30 May 2021
Ezekiel 17:22–24 2 Corinthians 5:6–10 Mark 4:26–34
One of the great classics of Byzantine iconography is the icon of the Trinity painted by a 15th century Russian monk. Rublev used an ancient image of the apparition of three angels to Abraham at the oak of Mambre (Genesis 18) to represent the doctrine of the Trinity. Through intersecting circles and vivid colours, blue, green, brown and purple, his icon evokes the perfect communion of love that exists between the three persons in the one Godhead. Employing a language only a great artist could create, this famous icon continues to captivate the imagination of Christians with its beauty and power.
The Trinity is the defining doctrine of our Christian faith, the central statement about the kind of God we believe in. We are baptized “in the name of the Father and of the Son and of the Holy Spirit” (Matthew 28:19). We begin our formal and informal prayers with this Trinitarian formula. According to George A Maloney, ‘[I]n the earliest centuries of Christianity theology was a mysticism about the indwelling Trinity, living within and transforming Christians into divinised children of God.’ Hence, belief in the Trinity is not just a dogma to be accepted in faith or a formula to be recited in our liturgy, but the generative and dynamic core of our Christian way of life.
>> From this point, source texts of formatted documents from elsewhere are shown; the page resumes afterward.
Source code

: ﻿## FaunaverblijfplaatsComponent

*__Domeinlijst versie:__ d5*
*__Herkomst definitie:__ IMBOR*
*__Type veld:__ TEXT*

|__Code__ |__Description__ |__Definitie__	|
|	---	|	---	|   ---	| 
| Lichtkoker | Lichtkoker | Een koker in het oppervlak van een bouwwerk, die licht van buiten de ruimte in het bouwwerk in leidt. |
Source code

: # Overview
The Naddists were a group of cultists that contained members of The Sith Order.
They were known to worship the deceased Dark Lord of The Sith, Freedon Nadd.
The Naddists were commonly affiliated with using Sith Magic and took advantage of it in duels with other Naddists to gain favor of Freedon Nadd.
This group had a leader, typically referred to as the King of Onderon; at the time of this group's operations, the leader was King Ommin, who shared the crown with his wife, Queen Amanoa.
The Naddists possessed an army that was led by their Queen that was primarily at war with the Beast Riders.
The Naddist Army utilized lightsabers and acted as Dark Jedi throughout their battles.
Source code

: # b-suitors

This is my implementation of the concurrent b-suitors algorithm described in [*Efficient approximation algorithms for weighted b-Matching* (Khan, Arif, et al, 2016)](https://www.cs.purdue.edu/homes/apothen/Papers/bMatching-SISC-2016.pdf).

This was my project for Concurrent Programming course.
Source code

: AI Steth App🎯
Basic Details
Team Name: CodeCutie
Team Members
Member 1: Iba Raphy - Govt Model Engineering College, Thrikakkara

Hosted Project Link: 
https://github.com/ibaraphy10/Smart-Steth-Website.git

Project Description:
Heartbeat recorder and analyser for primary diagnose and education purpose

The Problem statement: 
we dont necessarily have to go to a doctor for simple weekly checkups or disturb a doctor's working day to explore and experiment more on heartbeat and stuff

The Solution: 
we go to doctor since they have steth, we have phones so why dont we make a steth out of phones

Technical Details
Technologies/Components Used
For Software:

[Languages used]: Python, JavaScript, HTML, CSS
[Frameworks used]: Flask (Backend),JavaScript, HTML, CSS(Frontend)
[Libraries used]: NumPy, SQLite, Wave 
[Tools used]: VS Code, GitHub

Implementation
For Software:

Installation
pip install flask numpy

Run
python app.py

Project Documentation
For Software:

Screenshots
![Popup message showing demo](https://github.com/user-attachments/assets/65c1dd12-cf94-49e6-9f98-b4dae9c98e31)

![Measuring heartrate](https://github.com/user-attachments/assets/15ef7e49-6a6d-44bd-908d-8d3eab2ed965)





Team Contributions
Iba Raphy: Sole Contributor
Yet the great German theologian, Karl Rahner, was convinced that, for the majority of Christians, the doctrine had little or no impact on the day-to-day living out of their faith. If the doctrine of the Trinity is central to Christian faith, why has it had so little impact on our everyday lives. The reason lies in the language in which we learned, from our earliest years, to think and speak of God. Traditionally, God was seen as immutable being: unlimited, all sufficient, perfect, and far removed from the world of creaturely imperfection. The relationship between God and the world was presented as a one-way relationship. God, we learned in catechism class, could not be affected by anything that happens in the world. God was an unmoved mover. This understanding of God as unchangeable perfection is reflected in St John Henry Newman’s beautiful hymn, Abide with Me:
‘Change and decay in all around I see;
O thou who changest not, abide with me’.
This kind of language can make God appear remote or distant from us. But this is not the God revealed in the Bible – the birthing God of creation; the Spirit God drawing life out of chaos and enabling a universe of creatures to evolve and flourish; God, the Word incarnate, taking on and reshaping our human history. God’s closeness to us is particularly manifest in the life and ministry of Jesus of Nazareth. In him we meet a God who goes in search of men and women and rejoices when a lost son finds his way back to the house of his Father. The parable of the Prodigal Son (Luke 15:11-32) portrays God as a loving Father who responds to human decisions and is affected by them.
The God of the Bible is not remote, aloof, indifferent, self-enclosed, perfect Being but a loving Father who is interested in and cares for all creatures from the smallest to the greatest, a passionate and compassionate God, capable of being deeply moved by the sufferings of his creatures. In the words of Pope Francis, the Scriptures reveal a ‘God of Love who created the universe and generated a people, became flesh, died and rose for us, and, as the Holy Spirit, transforms everything and brings it to fullness’. This is the God who is Father, Son and Spirit.
Moreover, the doctrine of the Trinity is not just about God’s eternal being. It is as much about us as it is about God, about how God relates with us and how we are called and challenged to relate with one another. As the Australian theologian, Catherine La Cugna, states:
‘The life of God – precisely because God is triune – does not belong to God alone. God who dwells in inaccessible light and eternal glory comes to us in the face of Christ and the activity of the Holy Spirit… The heart of the Christian life is to be united to the God of Jesus Christ by means of a communion with one another [and with all creatures].’
Hence, the doctrine of the Trinity is profoundly relevant to our everyday lives for it is ultimately about what it means to be human persons created in the image of this God of Love. To be human means to be like the God who created us, the God in whom all creatures live and move and have their being, and who are intimately connected with one another. It means to live in relationships of love and respect, not only for our fellow humans, but for all God’s creatures with whom we share the gift of life. We are called to participate fully in the Trinitarian communion of Father, Son and Spirit through our loving communion with one another and, indeed, with all creation. And, as members of the Church, are called to be witnesses of this awesome destiny in a world thirsting for love.